··· Input data
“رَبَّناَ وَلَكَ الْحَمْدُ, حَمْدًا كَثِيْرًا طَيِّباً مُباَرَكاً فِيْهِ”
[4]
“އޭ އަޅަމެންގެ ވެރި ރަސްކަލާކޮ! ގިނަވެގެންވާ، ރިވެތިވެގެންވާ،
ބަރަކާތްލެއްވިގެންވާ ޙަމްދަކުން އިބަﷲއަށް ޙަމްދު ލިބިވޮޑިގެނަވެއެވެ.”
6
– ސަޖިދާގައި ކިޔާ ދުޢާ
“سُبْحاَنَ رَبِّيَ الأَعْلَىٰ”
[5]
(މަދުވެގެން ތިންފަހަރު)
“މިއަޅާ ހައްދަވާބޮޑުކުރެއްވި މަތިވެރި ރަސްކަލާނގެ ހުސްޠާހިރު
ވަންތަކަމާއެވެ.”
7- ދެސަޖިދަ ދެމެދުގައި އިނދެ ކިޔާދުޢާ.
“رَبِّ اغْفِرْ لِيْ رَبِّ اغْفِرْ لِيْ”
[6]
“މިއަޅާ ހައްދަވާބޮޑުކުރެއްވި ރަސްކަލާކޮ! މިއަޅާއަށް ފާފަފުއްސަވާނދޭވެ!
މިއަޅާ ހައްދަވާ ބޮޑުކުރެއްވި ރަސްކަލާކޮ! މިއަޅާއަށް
······
_What needs to be done_
Write the data out again. Match it exactly.

_Output of the exercise_
“رَبَّناَ وَلَكَ الْحَمْدُ, حَمْدًا كَثِيْرًا طَيِّباً مُباَرَكاً فِيْهِ”
[4]
“އޭ އަޅަމެންގެ ވެރި ރަސްކަލާކޮ! ގިނަވެގެންވާ، ރިވެތިވެގެންވާ،
ބަރަކާތްލެއްވިގެންވާ ޙަމްދަކުން އިބަﷲއަށް ޙަމްދު ލިބިވޮޑިގެނަވެއެވެ.”
6
– ސަޖިދާގައި ކިޔާ ދުޢާ
“سُبْحاَنَ رَبِّيَ الأَعْلَىٰ”
[5]
(މަދުވެގެން ތިންފަހަރު)
“މިއަޅާ ހައްދަވާބޮޑުކުރެއްވި މަތިވެރި ރަސްކަލާނގެ ހުސްޠާހިރު
ވަންތަކަމާއެވެ.”
7- ދެސަޖިދަ ދެމެދުގައި އިނދެ ކިޔާދުޢާ.
“رَبِّ اغْفِرْ لِيْ رَبِّ اغْفِرْ لِيْ”
[6]
“މިއަޅާ ހައްދަވާބޮޑުކުރެއްވި ރަސްކަލާކޮ! މިއަޅާއަށް ފާފަފުއްސަވާނދޭވެ!
މިއަޅާ ހައްދަވާ ބޮޑުކުރެއްވި ރަސްކަލާކޮ! މިއަޅާއަށް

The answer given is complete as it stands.